*Written exercise a*
Rewrite the rows from the line with "determined by: Skog, Laurence E." to the line with "family: Poaceae", replacing "collectors" with "collected by" and leaving everything else unchanged.

*Excerpt provided*
-- START --
I have a pair of indeterminate tomato plants in the garden, which gave me quite an impressive harvest, but now the weather turned and the vast majority of the leaves have shrivelled up and died.

I was told however, instead of just ripping it up off the ground, I should trim off most of the branches and prune it in a particular manner (trimming off branches coming from the main, but leaving a small nib), such that it'll regrow anew next season instead of me having to start over.

I tried researching it, but could find nothing about it. Is it worth giving it a try? How exactly should I be pruning it?

  • What do you mean 'the weather turned'?? Please post pictures. This is seriously fascinating to me...not ever have grown tomatoes in a tropical environment!!
    – stormy
    Commented Sep 27, 2017 at 20:58

1 Answer 1


If you get frost in your region, I doubt your tomato plant will survive the winter to grow again in spring. That said, I have grown a 6ft tomato plant from a 3" section of stem with roots but no leaves. After several weeks of nothing suddenly leaves started budding out of the stem. It was kept inside on a warm sunny windowsill until the plant was fully leafy and 8-10" tall. Based on that, possibly, if you could protect a section of the stem (8"??) with roots from frost, perhaps with a cover like a thick cloth, for the winter I could imagine it restarting come spring. This might be a fun experiment, but I wouldn't count on the plants surviving.
-- END --
*Dataset records*
-- START --
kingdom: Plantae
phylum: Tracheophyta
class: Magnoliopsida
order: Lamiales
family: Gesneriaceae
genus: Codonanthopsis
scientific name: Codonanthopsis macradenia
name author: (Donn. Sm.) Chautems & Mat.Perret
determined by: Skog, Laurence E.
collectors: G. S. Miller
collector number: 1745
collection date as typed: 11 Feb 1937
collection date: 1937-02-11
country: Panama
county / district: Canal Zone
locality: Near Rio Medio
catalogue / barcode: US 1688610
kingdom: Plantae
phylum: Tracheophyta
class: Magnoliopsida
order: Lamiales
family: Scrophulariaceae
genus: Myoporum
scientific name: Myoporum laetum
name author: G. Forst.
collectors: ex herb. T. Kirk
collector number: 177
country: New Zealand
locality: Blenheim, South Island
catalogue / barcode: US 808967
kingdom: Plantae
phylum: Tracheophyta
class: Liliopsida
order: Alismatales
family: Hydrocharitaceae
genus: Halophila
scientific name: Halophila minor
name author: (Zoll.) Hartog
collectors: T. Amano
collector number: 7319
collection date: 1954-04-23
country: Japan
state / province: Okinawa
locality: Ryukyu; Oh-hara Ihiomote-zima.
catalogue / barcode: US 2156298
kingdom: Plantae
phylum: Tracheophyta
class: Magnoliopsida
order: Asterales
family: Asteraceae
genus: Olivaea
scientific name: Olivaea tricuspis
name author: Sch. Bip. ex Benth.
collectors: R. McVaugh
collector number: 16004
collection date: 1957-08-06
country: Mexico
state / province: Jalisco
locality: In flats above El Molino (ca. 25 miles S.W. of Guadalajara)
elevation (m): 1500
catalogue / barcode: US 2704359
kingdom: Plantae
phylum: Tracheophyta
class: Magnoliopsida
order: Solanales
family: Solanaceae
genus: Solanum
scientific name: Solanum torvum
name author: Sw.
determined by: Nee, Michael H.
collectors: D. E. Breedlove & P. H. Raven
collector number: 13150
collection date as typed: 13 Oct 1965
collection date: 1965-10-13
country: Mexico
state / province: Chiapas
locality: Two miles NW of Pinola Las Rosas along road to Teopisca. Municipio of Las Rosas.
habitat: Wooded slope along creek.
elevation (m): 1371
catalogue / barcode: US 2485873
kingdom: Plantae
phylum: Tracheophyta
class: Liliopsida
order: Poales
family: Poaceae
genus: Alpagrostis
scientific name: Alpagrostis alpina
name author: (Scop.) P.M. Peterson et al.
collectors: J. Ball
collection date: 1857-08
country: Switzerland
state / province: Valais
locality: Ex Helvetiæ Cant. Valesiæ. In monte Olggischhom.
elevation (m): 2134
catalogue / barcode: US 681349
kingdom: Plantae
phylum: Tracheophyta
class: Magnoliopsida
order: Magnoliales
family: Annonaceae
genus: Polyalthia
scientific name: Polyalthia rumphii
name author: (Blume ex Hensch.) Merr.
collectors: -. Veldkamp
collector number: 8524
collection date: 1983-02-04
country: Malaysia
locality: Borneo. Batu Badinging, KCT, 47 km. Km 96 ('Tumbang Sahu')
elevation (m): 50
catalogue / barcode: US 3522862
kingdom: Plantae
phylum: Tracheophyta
-- END --
*Written exercise b*
Write the next part of the discussion about keeping tomato plants alive through the winter.

*Final result a*
determined by: Skog, Laurence E.
collected by: G. S. Miller
collector number: 1745
collection date as typed: 11 Feb 1937
collection date: 1937-02-11
country: Panama
county / district: Canal Zone
locality: Near Rio Medio
catalogue / barcode: US 1688610
kingdom: Plantae
phylum: Tracheophyta
class: Magnoliopsida
order: Lamiales
family: Scrophulariaceae
genus: Myoporum
scientific name: Myoporum laetum
name author: G. Forst.
collected by: ex herb. T. Kirk
collector number: 177
country: New Zealand
locality: Blenheim, South Island
catalogue / barcode: US 808967
kingdom: Plantae
phylum: Tracheophyta
class: Liliopsida
order: Alismatales
family: Hydrocharitaceae
genus: Halophila
scientific name: Halophila minor
name author: (Zoll.) Hartog
collected by: T. Amano
collector number: 7319
collection date: 1954-04-23
country: Japan
state / province: Okinawa
locality: Ryukyu; Oh-hara Ihiomote-zima.
catalogue / barcode: US 2156298
kingdom: Plantae
phylum: Tracheophyta
class: Magnoliopsida
order: Asterales
family: Asteraceae
genus: Olivaea
scientific name: Olivaea tricuspis
name author: Sch. Bip. ex Benth.
collected by: R. McVaugh
collector number: 16004
collection date: 1957-08-06
country: Mexico
state / province: Jalisco
locality: In flats above El Molino (ca. 25 miles S.W. of Guadalajara)
elevation (m): 1500
catalogue / barcode: US 2704359
kingdom: Plantae
phylum: Tracheophyta
class: Magnoliopsida
order: Solanales
family: Solanaceae
genus: Solanum
scientific name: Solanum torvum
name author: Sw.
determined by: Nee, Michael H.
collected by: D. E. Breedlove & P. H. Raven
collector number: 13150
collection date as typed: 13 Oct 1965
collection date: 1965-10-13
country: Mexico
state / province: Chiapas
locality: Two miles NW of Pinola Las Rosas along road to Teopisca. Municipio of Las Rosas.
habitat: Wooded slope along creek.
elevation (m): 1371
catalogue / barcode: US 2485873
kingdom: Plantae
phylum: Tracheophyta
class: Liliopsida
order: Poales
family: Poaceae

*Final result b*
A more reliable method I know of is to collect the suckers (new growth between the main stem and branches) and plant them in the potting soil until they grow roots and then can be planted in the garden. You can view each sucker as a brand new tomato plant, an exact clone of the original. Here is a link with some more specifics on collecting suckers.

If it is cold in your region, you will need to keep the suckers indoors or possibly in a greenhouse as long as the temperatures stay above 50 degrees. The main issues will be giving the tomatoes enough light and warmth to make it through the winter. Depending on the size and maturity of your tomato plants come spring you might want to take suckers off your suckers and start some fresh plants for the summer garden. Who knows maybe you will even be eating tomatoes in February!

  • 1
    Well, we don't get any frost in the region, even 50 degrees would be considered very cold by local standards, so I think it should be fine in that respect. Might give the sucker collection thing a try as well whilst I'm at it.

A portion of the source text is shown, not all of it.